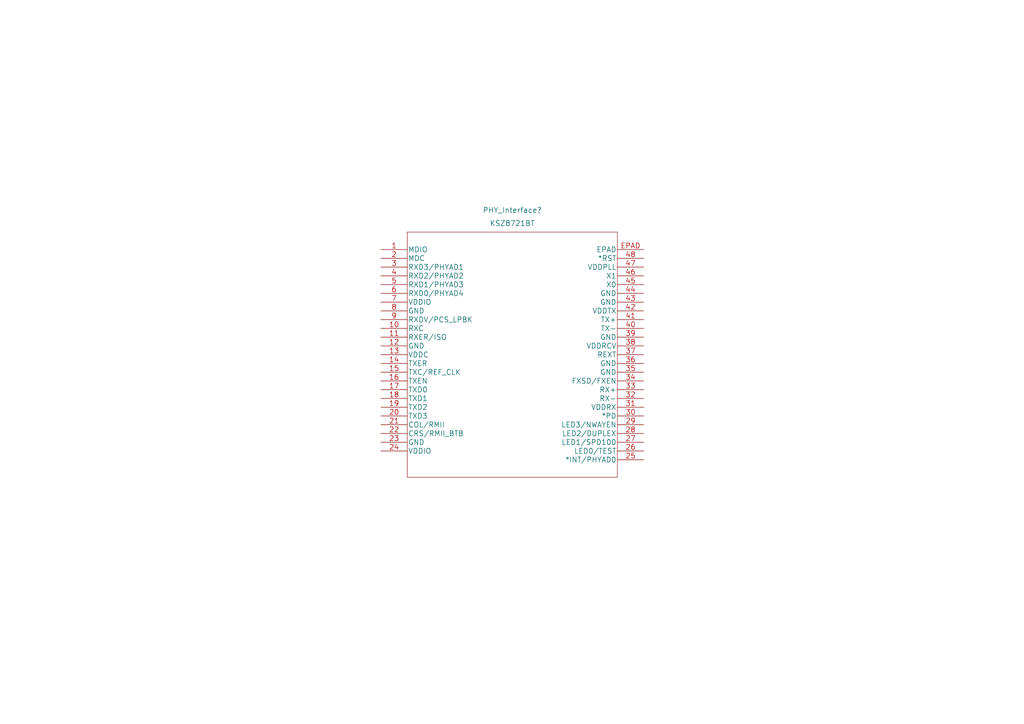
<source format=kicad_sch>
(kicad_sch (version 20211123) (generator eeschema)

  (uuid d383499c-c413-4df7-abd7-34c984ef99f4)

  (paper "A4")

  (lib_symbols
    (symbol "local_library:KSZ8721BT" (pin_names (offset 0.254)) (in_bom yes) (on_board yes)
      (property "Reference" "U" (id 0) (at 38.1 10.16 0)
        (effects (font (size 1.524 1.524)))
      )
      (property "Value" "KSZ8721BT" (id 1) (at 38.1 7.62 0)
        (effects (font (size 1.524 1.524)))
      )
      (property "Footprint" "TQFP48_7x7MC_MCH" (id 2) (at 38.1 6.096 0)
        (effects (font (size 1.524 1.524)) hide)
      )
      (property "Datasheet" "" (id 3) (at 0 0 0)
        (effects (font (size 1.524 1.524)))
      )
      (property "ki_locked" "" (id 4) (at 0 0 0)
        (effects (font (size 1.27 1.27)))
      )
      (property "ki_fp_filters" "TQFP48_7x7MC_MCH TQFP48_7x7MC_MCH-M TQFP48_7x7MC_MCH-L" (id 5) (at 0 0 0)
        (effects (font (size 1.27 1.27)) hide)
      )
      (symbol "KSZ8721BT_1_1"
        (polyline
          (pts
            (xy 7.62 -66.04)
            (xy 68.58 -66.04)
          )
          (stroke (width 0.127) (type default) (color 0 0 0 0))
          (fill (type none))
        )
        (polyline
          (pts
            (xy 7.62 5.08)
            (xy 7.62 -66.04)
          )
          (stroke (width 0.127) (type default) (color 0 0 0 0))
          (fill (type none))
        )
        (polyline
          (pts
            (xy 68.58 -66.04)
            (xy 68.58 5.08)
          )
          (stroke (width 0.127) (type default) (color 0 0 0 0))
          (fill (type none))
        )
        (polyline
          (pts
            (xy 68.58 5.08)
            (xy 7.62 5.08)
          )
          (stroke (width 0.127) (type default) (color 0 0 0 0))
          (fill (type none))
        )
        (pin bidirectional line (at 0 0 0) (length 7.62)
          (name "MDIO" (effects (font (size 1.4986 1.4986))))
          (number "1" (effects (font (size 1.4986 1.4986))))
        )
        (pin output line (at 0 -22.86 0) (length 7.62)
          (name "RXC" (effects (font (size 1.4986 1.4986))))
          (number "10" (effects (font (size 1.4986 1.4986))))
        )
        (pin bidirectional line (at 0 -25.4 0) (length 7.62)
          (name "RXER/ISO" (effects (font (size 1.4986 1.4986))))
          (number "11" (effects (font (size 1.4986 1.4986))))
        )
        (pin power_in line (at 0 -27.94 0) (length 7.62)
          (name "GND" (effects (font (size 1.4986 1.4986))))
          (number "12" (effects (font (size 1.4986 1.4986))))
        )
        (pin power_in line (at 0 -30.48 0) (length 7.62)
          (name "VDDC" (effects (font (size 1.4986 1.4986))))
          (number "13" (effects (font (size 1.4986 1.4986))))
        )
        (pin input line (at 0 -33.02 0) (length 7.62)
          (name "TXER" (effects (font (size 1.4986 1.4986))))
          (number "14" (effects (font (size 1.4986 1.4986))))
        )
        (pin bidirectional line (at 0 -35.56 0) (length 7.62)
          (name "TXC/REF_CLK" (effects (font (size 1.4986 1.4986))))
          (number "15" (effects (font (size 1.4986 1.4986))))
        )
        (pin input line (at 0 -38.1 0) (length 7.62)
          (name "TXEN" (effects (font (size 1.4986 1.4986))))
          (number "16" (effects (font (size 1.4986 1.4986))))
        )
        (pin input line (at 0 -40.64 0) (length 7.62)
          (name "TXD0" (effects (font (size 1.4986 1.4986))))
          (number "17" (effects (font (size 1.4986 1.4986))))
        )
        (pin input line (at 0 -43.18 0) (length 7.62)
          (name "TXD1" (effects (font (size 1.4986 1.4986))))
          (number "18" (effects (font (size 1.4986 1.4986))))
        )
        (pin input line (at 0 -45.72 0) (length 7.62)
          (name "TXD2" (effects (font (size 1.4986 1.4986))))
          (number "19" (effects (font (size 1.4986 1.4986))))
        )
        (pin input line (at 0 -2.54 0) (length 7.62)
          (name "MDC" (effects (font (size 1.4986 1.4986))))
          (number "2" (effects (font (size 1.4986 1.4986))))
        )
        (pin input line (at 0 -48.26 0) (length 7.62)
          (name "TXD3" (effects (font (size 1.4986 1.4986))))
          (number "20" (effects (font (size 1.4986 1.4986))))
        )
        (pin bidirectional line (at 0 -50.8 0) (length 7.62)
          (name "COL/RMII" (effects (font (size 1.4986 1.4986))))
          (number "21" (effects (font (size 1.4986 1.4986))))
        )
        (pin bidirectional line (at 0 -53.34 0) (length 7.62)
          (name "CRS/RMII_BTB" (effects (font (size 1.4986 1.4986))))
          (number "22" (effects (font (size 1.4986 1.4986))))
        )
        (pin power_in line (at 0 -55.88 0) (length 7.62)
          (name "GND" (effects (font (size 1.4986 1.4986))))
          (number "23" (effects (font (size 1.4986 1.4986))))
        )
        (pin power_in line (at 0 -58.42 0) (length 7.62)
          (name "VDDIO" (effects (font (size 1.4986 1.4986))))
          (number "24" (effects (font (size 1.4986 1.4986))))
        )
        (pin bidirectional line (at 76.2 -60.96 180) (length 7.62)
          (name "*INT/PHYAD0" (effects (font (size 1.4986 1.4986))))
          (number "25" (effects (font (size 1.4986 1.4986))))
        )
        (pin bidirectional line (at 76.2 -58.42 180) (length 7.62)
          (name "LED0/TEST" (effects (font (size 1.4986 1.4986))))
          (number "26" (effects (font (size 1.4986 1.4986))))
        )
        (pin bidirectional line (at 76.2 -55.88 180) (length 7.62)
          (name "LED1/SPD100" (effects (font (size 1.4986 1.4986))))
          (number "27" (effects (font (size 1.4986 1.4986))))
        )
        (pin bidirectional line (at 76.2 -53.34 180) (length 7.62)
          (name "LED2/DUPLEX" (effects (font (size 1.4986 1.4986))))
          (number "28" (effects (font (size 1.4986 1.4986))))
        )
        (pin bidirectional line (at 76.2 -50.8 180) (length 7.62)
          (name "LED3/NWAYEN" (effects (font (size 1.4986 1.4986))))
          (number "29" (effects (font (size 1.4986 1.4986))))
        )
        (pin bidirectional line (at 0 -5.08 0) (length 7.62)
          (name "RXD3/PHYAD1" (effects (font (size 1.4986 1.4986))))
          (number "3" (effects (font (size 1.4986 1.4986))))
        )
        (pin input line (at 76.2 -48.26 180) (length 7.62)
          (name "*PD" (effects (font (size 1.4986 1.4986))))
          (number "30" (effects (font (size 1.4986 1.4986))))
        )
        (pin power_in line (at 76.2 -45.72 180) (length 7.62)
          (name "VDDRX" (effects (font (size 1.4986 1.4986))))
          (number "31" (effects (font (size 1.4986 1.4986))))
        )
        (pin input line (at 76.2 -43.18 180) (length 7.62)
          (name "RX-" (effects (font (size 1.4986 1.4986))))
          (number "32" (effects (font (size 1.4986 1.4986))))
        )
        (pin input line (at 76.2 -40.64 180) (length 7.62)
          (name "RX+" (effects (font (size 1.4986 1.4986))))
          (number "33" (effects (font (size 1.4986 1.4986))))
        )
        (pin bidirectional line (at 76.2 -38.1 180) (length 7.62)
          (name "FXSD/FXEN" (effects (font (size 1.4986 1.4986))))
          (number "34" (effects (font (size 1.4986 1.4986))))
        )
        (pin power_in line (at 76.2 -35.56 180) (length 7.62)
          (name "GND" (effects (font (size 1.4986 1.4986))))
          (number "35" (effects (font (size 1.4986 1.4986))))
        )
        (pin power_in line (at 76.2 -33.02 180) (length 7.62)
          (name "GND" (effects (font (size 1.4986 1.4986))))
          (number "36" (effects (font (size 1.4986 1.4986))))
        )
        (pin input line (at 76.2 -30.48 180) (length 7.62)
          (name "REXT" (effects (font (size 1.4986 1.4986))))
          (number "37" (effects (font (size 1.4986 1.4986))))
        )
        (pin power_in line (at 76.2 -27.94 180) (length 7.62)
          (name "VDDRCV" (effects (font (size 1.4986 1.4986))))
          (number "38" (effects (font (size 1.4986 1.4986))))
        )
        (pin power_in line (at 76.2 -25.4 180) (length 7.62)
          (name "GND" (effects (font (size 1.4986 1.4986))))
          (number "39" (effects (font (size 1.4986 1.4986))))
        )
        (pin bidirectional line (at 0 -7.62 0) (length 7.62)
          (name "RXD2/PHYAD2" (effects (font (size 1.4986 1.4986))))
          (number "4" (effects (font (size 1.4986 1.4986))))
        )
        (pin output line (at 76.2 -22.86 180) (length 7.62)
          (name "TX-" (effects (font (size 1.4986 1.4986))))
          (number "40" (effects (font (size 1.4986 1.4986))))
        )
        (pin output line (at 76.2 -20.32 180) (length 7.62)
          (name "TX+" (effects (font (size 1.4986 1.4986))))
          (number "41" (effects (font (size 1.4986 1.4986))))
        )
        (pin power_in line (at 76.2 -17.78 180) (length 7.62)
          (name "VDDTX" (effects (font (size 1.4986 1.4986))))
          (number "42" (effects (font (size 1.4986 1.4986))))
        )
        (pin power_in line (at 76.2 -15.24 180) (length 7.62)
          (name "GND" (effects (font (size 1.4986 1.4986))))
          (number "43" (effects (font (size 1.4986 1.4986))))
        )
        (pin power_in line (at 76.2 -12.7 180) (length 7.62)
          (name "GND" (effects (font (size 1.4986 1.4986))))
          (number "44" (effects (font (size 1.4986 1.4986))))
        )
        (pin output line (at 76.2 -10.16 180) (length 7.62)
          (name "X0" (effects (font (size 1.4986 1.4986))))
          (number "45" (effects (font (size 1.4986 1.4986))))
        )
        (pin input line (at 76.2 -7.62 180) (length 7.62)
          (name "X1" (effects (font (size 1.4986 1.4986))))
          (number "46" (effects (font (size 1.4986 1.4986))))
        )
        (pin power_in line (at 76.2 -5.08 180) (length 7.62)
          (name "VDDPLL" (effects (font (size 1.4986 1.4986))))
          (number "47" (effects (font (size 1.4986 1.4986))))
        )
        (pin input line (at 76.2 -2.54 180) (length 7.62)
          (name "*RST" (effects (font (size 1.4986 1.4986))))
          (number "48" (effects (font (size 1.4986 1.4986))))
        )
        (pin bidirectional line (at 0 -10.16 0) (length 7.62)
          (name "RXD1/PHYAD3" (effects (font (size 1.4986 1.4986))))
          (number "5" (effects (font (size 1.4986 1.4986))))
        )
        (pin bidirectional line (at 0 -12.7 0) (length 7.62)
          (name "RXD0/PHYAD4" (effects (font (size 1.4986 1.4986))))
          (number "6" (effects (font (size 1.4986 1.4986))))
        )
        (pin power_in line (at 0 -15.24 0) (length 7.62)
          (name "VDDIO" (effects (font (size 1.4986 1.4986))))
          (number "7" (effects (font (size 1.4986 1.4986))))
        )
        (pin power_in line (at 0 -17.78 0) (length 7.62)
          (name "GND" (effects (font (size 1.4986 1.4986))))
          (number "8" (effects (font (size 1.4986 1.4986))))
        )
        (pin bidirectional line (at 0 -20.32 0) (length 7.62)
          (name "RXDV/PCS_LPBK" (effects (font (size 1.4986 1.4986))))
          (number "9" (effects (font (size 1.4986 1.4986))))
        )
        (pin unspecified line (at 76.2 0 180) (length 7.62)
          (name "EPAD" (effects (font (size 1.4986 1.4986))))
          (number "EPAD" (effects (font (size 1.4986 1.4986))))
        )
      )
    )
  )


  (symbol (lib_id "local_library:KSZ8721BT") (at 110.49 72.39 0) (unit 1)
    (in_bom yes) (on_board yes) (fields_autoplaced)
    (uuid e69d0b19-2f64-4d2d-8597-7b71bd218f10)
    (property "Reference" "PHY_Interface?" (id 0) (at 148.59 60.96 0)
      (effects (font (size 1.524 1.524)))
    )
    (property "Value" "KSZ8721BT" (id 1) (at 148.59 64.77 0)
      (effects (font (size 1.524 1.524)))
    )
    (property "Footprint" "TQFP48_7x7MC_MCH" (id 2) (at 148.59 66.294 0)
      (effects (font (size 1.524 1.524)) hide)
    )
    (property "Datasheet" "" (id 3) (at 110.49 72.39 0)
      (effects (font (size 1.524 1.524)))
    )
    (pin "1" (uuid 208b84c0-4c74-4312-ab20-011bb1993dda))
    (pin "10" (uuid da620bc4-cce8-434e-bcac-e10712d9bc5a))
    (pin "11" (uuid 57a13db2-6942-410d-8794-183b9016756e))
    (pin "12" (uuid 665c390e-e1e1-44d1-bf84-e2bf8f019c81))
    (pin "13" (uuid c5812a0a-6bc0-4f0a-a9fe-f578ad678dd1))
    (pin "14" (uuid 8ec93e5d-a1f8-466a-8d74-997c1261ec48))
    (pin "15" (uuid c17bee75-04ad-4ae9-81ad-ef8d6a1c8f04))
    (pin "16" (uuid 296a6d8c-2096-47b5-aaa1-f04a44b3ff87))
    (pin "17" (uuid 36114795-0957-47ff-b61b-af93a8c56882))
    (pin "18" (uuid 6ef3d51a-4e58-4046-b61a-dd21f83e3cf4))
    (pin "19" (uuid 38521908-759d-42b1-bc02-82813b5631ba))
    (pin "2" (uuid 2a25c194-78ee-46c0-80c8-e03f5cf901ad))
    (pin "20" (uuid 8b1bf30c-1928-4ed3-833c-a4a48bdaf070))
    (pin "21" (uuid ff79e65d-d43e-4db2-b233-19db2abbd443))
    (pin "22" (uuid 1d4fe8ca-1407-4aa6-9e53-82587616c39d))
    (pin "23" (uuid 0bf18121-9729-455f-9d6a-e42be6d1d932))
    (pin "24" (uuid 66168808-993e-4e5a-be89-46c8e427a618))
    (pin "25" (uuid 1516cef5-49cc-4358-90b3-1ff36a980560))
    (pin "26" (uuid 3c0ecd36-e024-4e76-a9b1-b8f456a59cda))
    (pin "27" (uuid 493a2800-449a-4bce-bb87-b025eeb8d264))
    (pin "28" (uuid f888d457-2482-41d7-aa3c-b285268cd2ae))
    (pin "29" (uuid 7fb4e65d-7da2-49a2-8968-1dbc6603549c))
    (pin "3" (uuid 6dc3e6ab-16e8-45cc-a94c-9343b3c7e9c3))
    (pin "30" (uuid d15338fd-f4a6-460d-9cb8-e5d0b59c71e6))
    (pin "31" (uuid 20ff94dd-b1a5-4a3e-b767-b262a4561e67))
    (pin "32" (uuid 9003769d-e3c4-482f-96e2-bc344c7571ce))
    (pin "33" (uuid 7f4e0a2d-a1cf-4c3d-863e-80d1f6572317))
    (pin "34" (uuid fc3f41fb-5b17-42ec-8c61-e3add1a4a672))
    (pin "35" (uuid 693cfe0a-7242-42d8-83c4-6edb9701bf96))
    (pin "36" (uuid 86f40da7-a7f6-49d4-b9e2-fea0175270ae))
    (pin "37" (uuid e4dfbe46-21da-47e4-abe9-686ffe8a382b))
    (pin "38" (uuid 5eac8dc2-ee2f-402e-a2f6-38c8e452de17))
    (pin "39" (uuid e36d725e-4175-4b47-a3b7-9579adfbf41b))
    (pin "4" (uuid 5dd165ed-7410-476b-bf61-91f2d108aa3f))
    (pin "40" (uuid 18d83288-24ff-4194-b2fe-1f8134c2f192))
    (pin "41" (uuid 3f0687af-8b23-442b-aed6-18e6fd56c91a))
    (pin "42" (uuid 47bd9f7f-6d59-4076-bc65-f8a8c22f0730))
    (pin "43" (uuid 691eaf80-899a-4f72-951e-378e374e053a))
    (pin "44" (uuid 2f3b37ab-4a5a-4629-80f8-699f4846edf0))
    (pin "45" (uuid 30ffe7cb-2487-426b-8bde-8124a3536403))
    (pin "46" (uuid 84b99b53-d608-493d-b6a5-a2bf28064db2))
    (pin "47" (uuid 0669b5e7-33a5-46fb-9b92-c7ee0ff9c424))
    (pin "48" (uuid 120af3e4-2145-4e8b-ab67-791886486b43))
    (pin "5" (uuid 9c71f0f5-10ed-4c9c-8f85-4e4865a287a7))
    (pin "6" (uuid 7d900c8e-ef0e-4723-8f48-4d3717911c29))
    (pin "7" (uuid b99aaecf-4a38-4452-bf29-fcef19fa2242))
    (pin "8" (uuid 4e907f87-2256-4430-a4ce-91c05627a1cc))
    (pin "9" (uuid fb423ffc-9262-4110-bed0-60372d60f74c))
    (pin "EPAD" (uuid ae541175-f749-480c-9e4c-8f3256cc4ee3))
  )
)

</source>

________________________

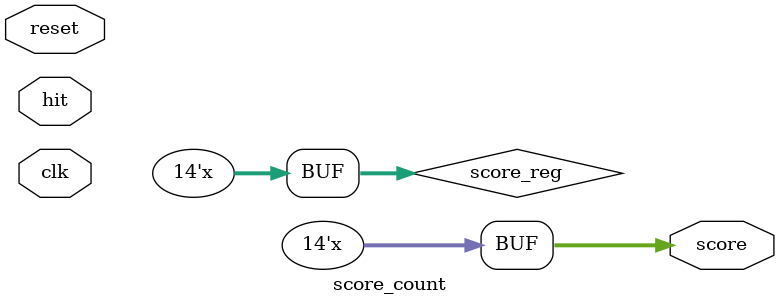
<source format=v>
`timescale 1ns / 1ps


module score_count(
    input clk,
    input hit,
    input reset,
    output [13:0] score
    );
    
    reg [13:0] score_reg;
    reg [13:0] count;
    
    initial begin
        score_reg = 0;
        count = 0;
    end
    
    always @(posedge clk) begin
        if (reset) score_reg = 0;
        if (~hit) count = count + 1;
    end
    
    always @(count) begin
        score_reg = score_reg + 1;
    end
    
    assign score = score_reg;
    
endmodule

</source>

________________________

What to do – Your answer should consist of the lines from the line with "<source format=kicad_sch>" to the line with "38.1 7.62 0)" above, repeated exactly, both ends included.

Reply to the task –
<source format=kicad_sch>
(kicad_sch (version 20211123) (generator eeschema)

  (uuid d383499c-c413-4df7-abd7-34c984ef99f4)

  (paper "A4")

  (lib_symbols
    (symbol "local_library:KSZ8721BT" (pin_names (offset 0.254)) (in_bom yes) (on_board yes)
      (property "Reference" "U" (id 0) (at 38.1 10.16 0)
        (effects (font (size 1.524 1.524)))
      )
      (property "Value" "KSZ8721BT" (id 1) (at 38.1 7.62 0)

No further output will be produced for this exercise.